Kanun ile ikinci defa tekerrür hükümleri uygulanan hükümlüler koşullu olarak serbest kalacak. Bu kapsamda, süreli hapis cezaları bakımından koşullu salıverilme oranı dörtte üç olarak uygulanacak. Yapılan bir başka değişikliğe göre ise; açık ceza infaz kurumlarında bulunan ve koşullu salıverilmesine 1 yıl veya daha az süre kalan iyi halli bir hükümlünün, denetimli serbestlik tedbirinden yararlanabilmesi için koşullu salıverilme tarihine kadar ceza infaz kurumunda geçirmesi gereken sürenin en az onda birini ceza infaz kurumunda geçirecek. Hükümlünün ceza infaz kurumunda geçireceği süre, hiçbir şekilde 5 günden az olmayacak. Koşullu salıverilme için ceza infaz kurumlarında geçirilmesi gereken sürenin onda birini açık veya kapalı ceza infaz kurumunda geçiren iyi halli bir hükümlünün cezasının koşullu salıverilme tarihine kadar olan 1 yıllık kısmı, toplum içinde denetimli serbestlik tedbiri uygulanmak suretiyle infaz edilebilecek. 1 yıllık maktu denetimli serbestlik süresi bakımından herhangi bir değişiklik ise yapılmadı.
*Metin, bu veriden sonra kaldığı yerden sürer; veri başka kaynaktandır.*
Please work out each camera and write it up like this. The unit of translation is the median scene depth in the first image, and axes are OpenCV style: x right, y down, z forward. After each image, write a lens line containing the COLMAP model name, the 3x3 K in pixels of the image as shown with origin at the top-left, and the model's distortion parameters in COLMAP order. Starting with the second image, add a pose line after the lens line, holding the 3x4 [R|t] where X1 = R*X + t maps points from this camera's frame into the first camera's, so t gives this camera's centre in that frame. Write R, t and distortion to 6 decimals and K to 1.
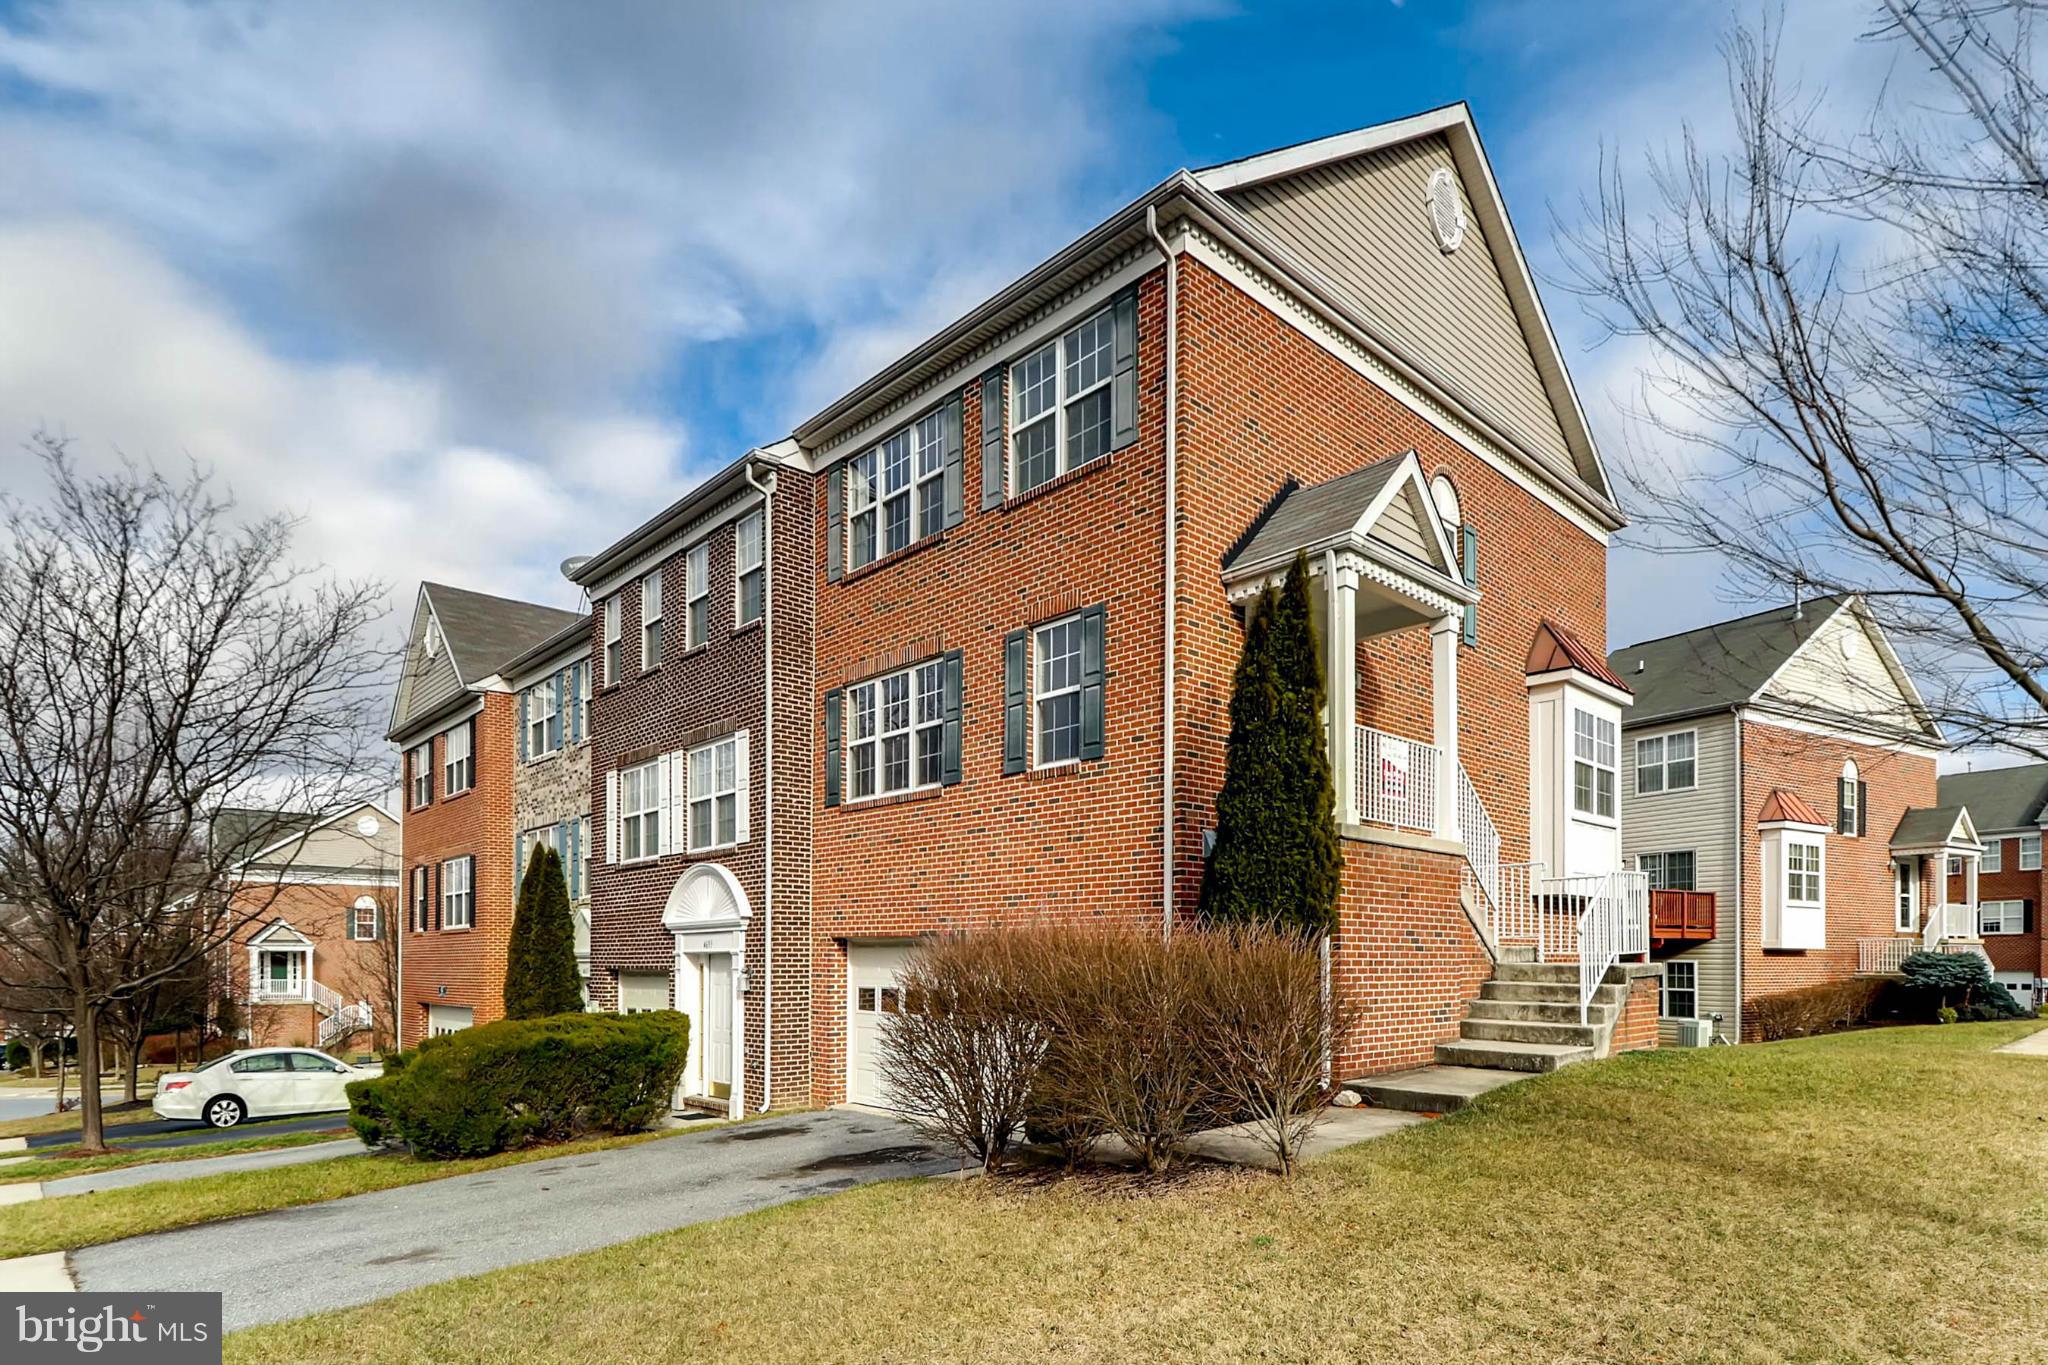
lens RADIAL K [[945.0, 0, 1029.0], [0, 945.0, 670.6], [0, 0, 1]] dist [0.026099, -0.020291]
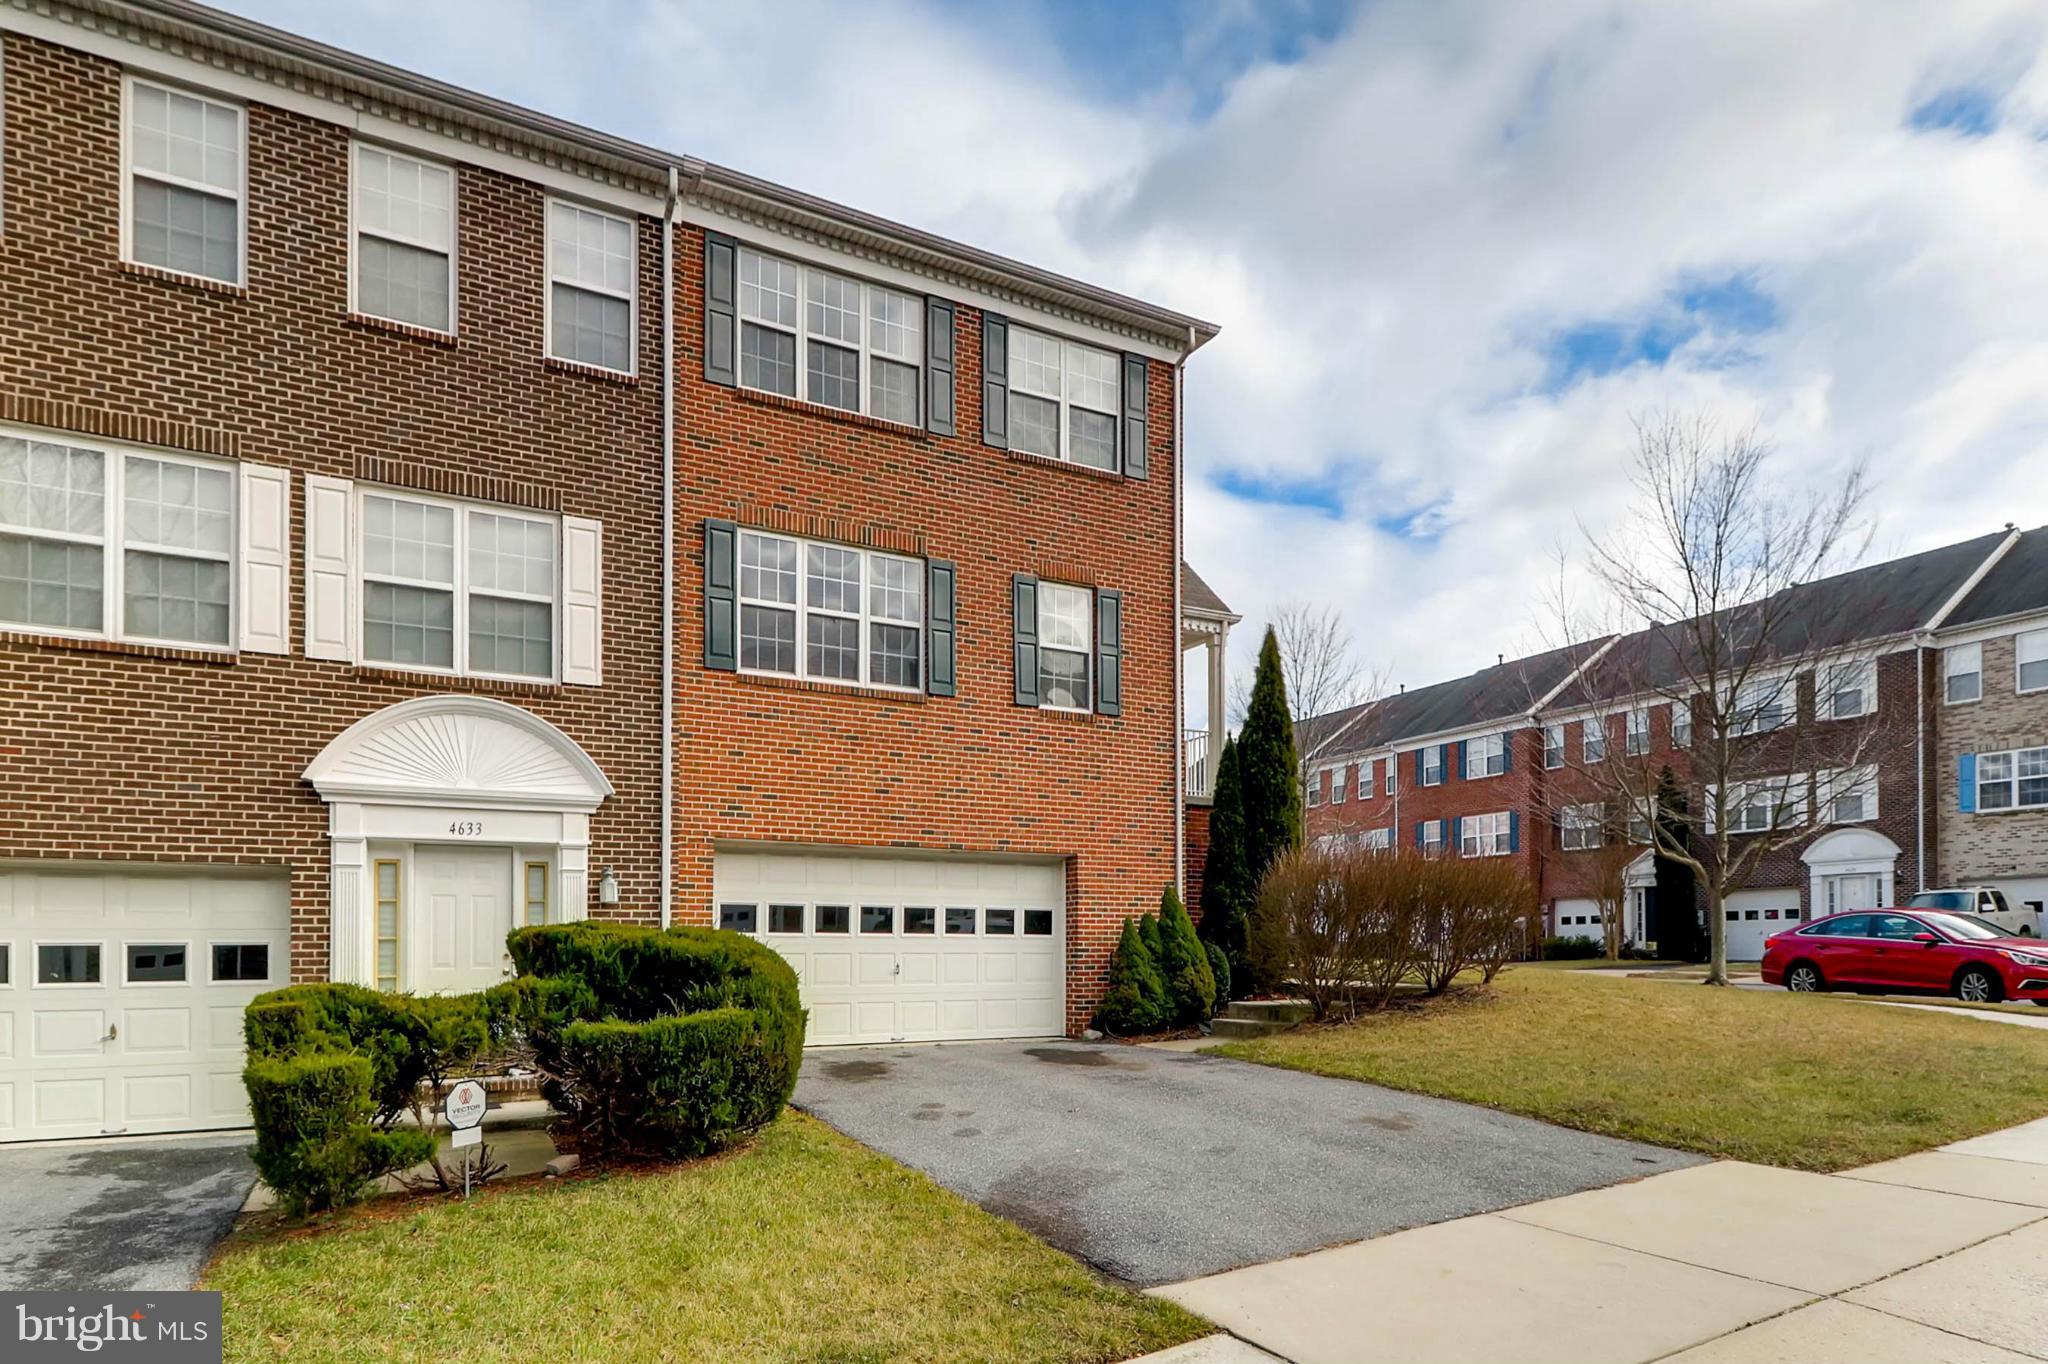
lens RADIAL K [[945.0, 0, 1029.0], [0, 945.0, 670.1], [0, 0, 1]] dist [0.026099, -0.020291]
pose [[0.523294, 0.264223, 0.810154, -0.932497], [-0.284537, 0.950329, -0.126151, 0.221885], [-0.803245, -0.164505, 0.572482, 0.488213]]
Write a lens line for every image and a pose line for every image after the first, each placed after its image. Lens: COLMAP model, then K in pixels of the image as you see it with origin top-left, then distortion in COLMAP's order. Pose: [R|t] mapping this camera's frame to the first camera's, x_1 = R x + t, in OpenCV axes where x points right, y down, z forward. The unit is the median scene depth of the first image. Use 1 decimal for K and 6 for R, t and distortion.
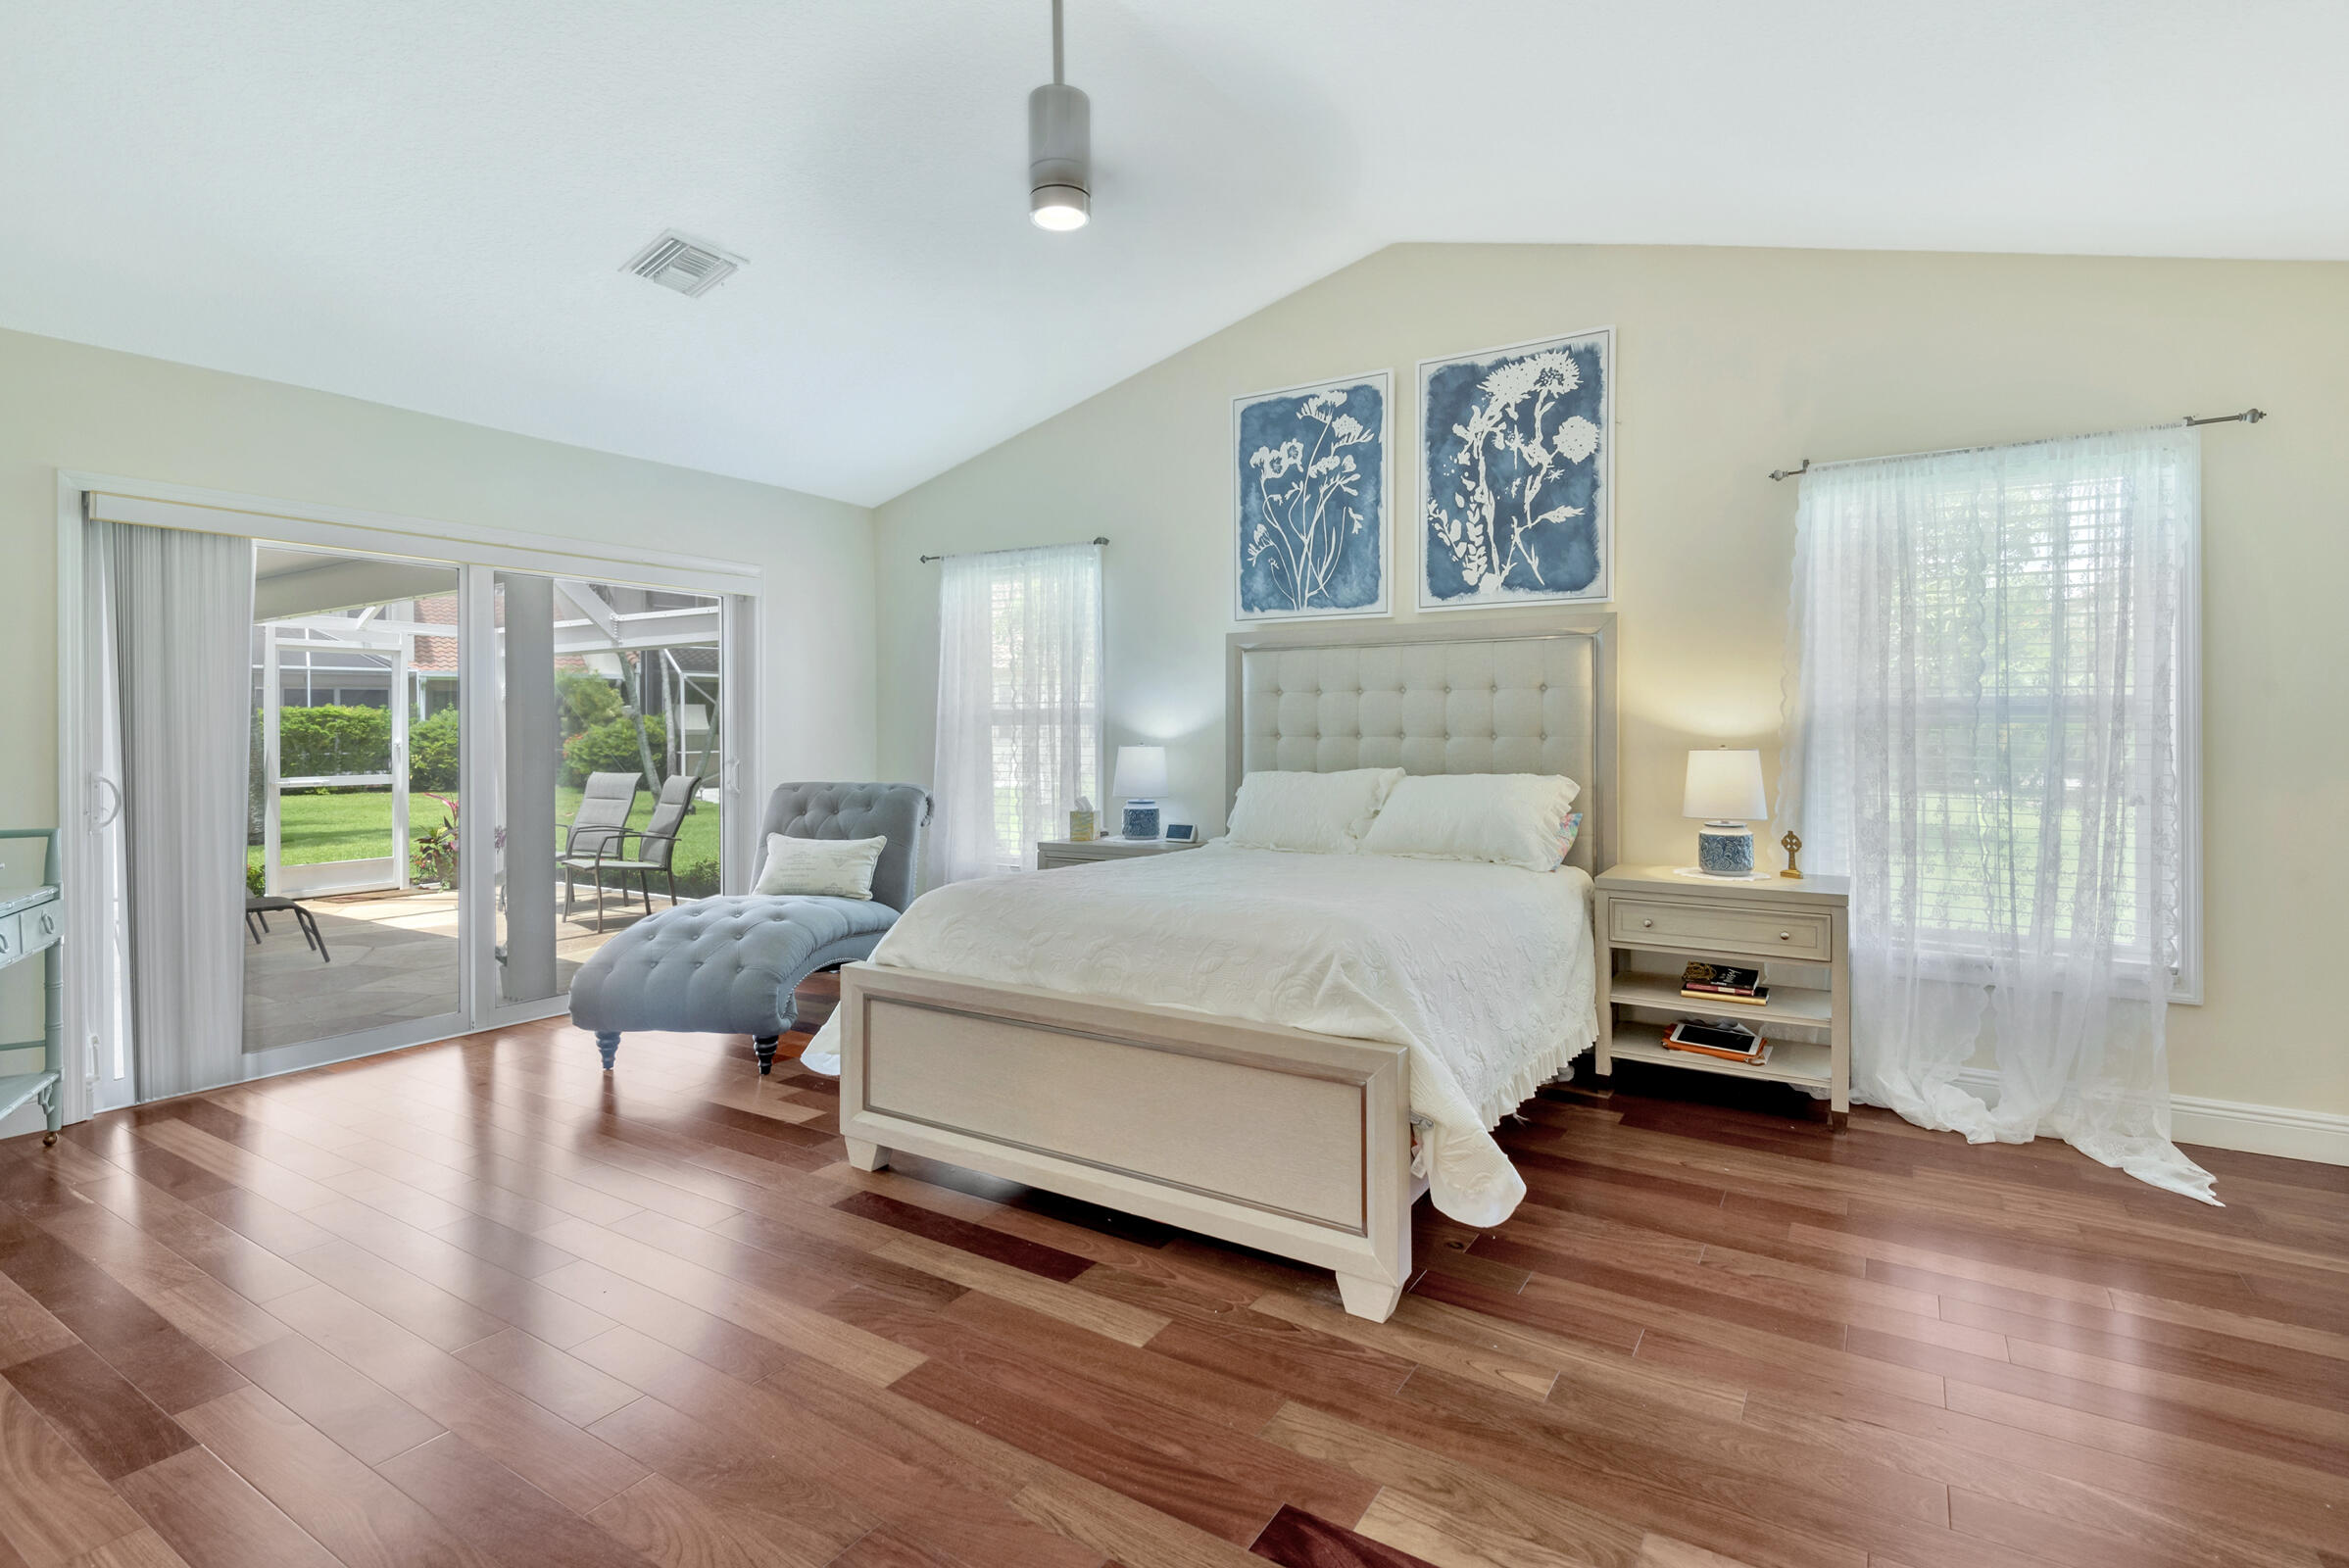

KONUTTA İNFAZ DÜZENLEMESİ YAPILIYOR

Kanun ile özel infaz hükümlülerinin kapsamı genişletiliyor ve konutta infaz düzenlemesi yapılıyor. İnfaz hakimi, hükümlünün talebi üzerine, kasten işlenen suçlarda toplam 3, taksirle öldürme suçu hariç olmak üzere taksirle işlenen suçlarda ise toplam 5 yıl veya daha az süreli hapis cezasının; her hafta cuma günleri saat 19.00'da girmek ve pazar günleri aynı saatte çıkmak suretiyle hafta sonları; hafta sonları hariç her gün saat 19.00'da girmek ve ertesi gün saat 07.00'de çıkmak suretiyle geceleri ceza infaz kurumlarında çektirilmesine karar verebilecek. İnfaz usulü, hükümlünün iş yaşamı ve ailevi durumu ile ceza infaz kurumlarının düzen ve işleyişine göre ceza infaz kurumu tarafından süresi aynı olmak koşuluyla hafta içi günlerde de uygulanabilecek. Kadın, çocuk veya 65 yaşını bitirmiş kişilerin mahkum oldukları toplam 3 yıl, 70 yaşını bitirmiş kişilerin mahkum oldukları toplam 4 yıl, 75 yaşını bitirmiş kişilerin mahkum oldukları toplam 5 yıl, 80 yaşını bitirmiş kişilerin mahkum oldukları toplam 6 yıl veya daha az süreli hapis cezasının konutunda çektirilmesine infaz hakimi tarafından karar verilebilecek. Ağırlaştırılmış müebbet hapis cezasına mahkum olanlar hariç olmak üzere, hapis cezasına mahkum olan veya adli para cezası infaz sürecinde hapis cezasına çevrilen hükümlülerden, ilgili hükümde belirlenen usule göre, maruz kaldığı ağır bir hastalık veya engellilik nedeniyle ceza infaz kurumu koşullarında hayatını yalnız idame ettiremeyeceği tespit edilen ve toplum güvenliği bakımından ağır ve somut tehlike oluşturmayacağı değerlendirilenlerin cezasının konutunda çektirilmesine infaz hakimi tarafından karar verilebilecek. Denetimli serbestliğin uygulanmasına ilişkin olarak belirli yükümlülükleri yerine getirmeyen hükümlüler, özel infaz usullerinden faydalanamayacak.